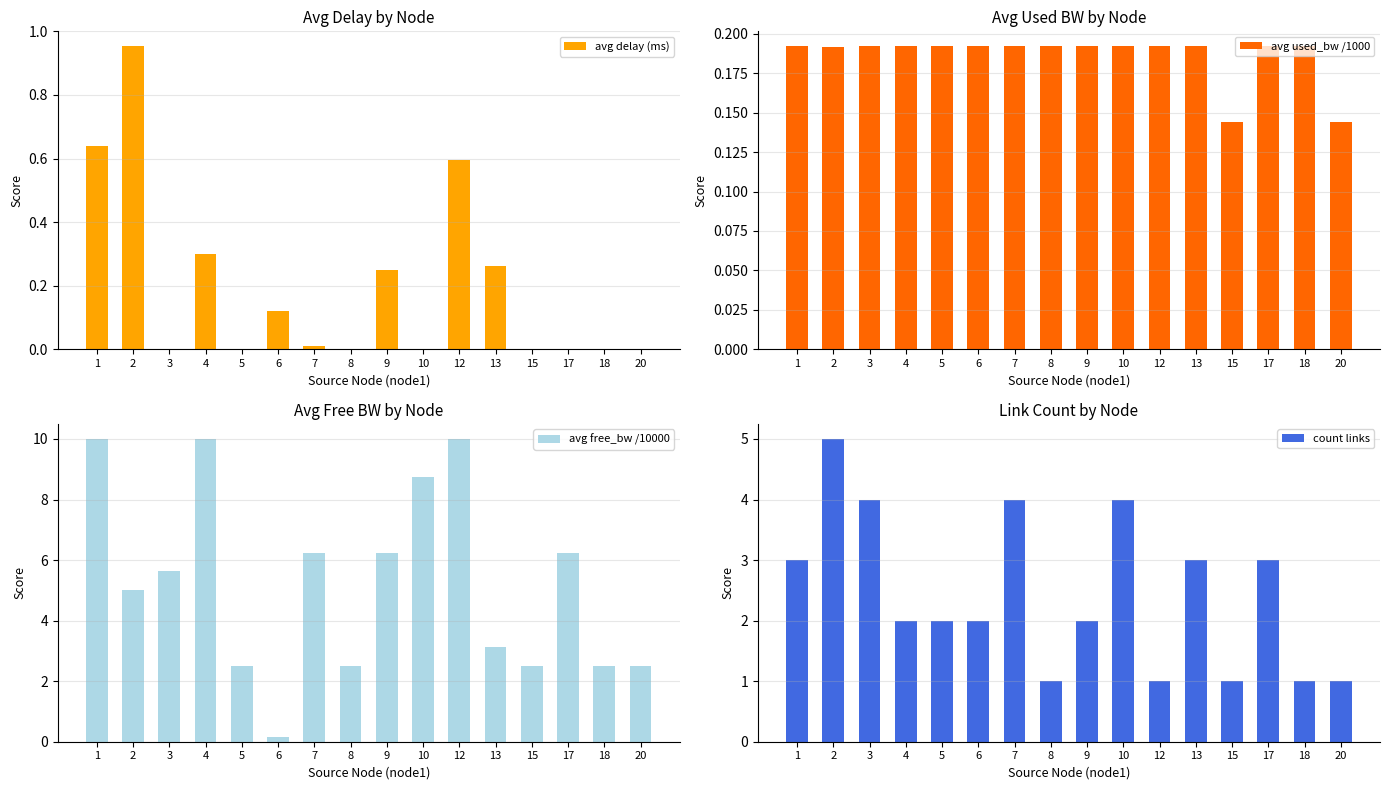

At which category is the sum across all series the highest?

1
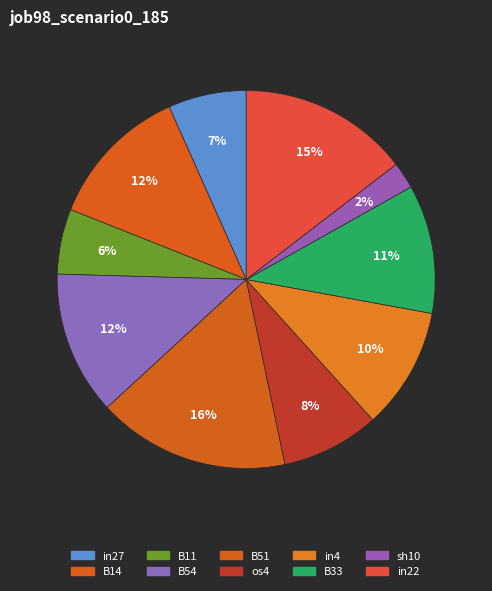

How many slices are in this pie chart?

10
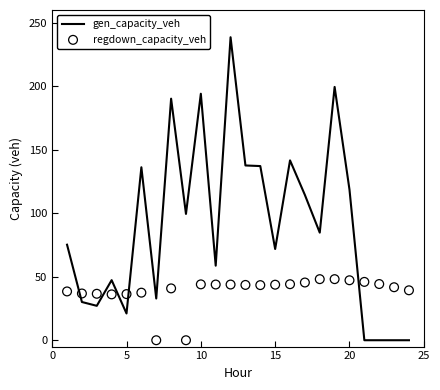

The value of gen_capacity_veh at 20 is 163.9. True or false?

False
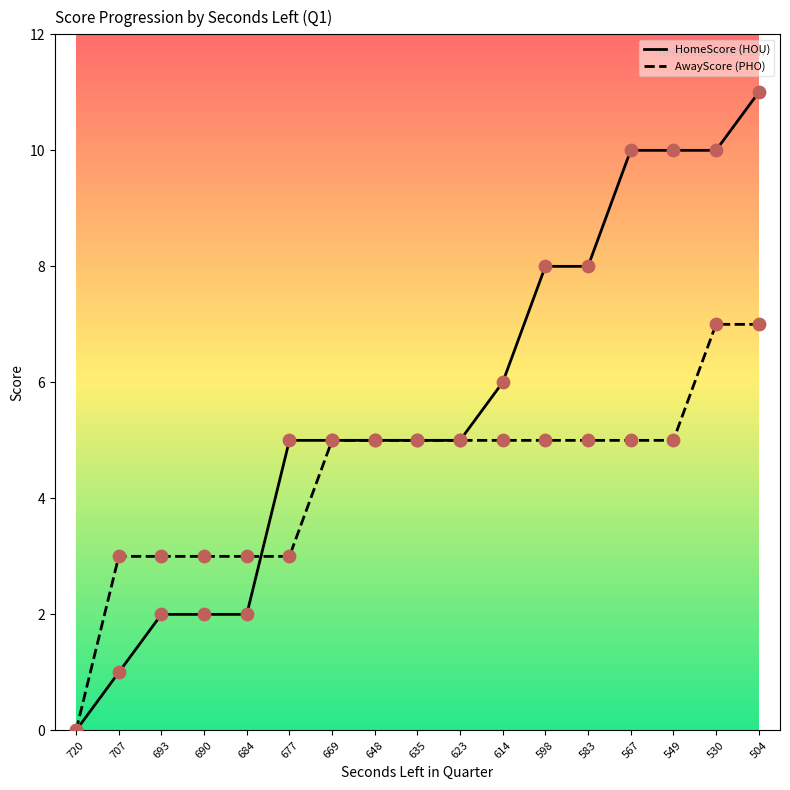

What are all the series names shown in the legend?

HomeScore, AwayScore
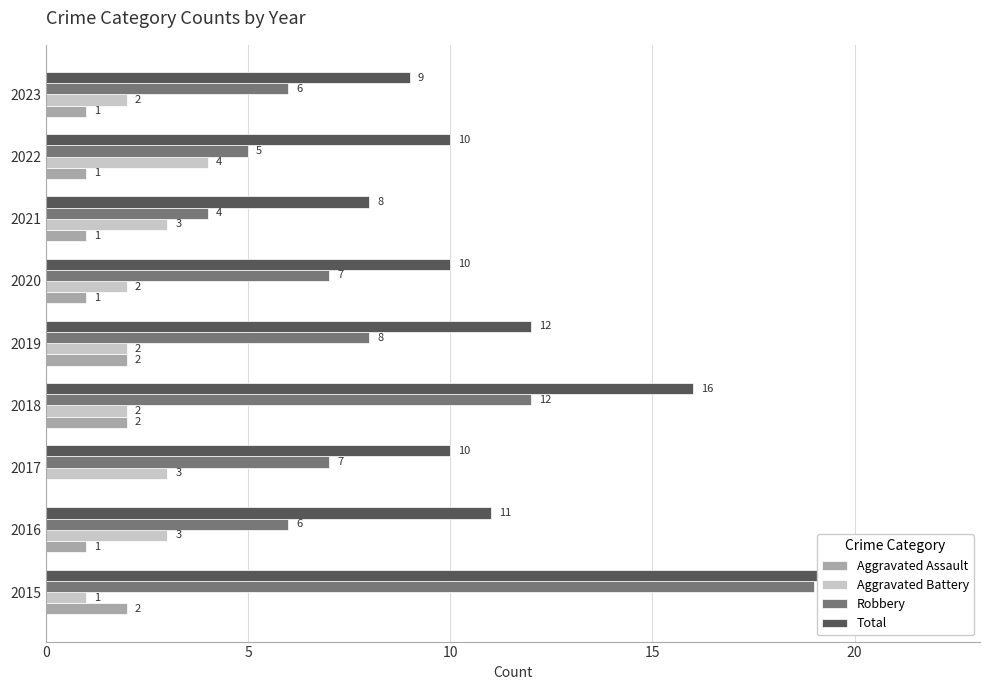

Is it true that Aggravated Battery equals 4 at 2022?

True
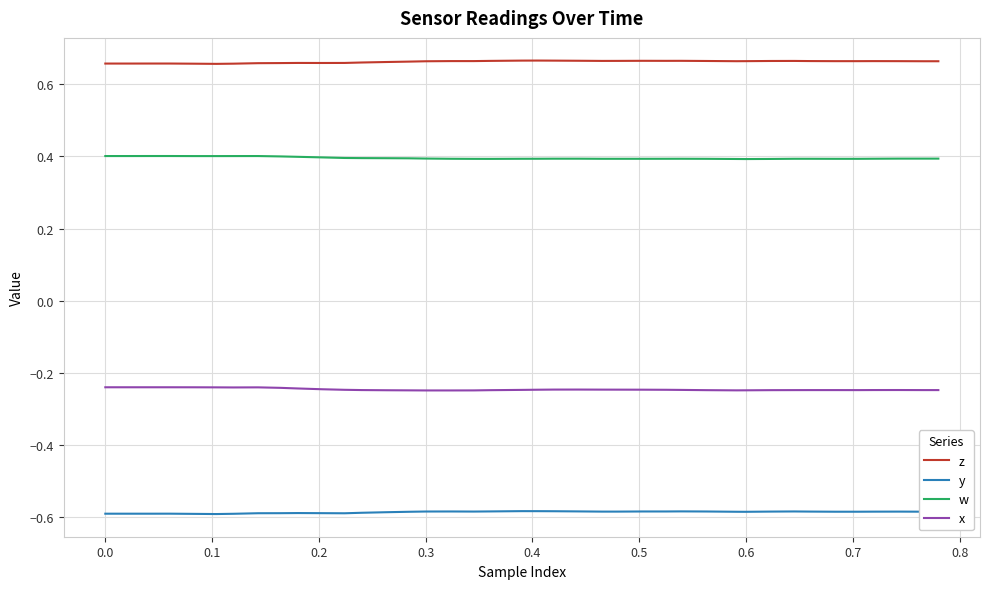

What is the highest value of the w series?

0.4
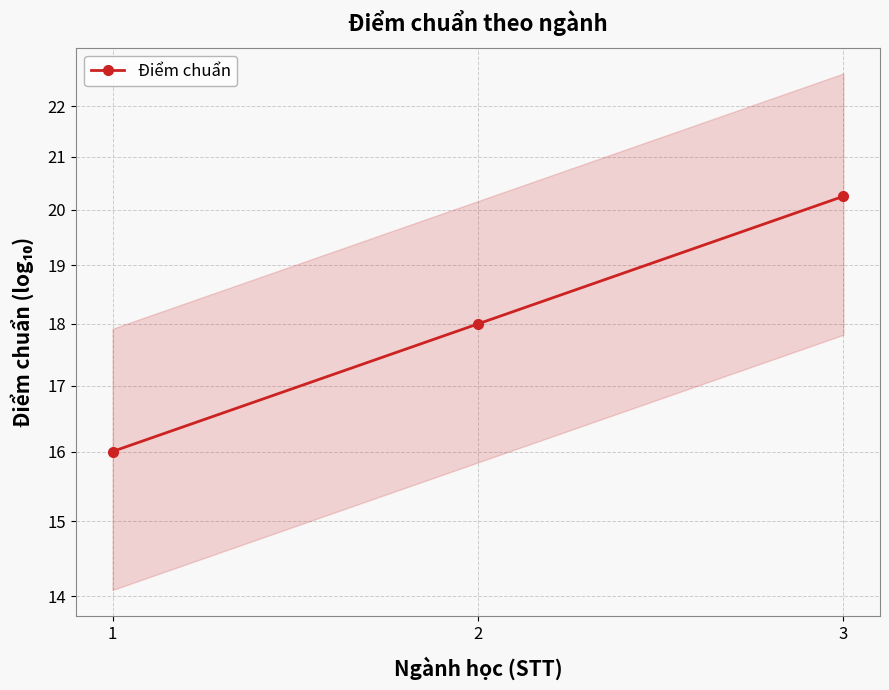

What is the ratio of the value at 2 to the value at 3?

0.9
========================================
Please reproduce the text of every row above exactly as it appears, omitting the pictures.

At which category is the sum across all series the highest?

1

How many slices are in this pie chart?

10

The value of gen_capacity_veh at 20 is 163.9. True or false?

False

What are all the series names shown in the legend?

HomeScore, AwayScore

Is it true that Aggravated Battery equals 4 at 2022?

True

What is the highest value of the w series?

0.4

What is the ratio of the value at 2 to the value at 3?

0.9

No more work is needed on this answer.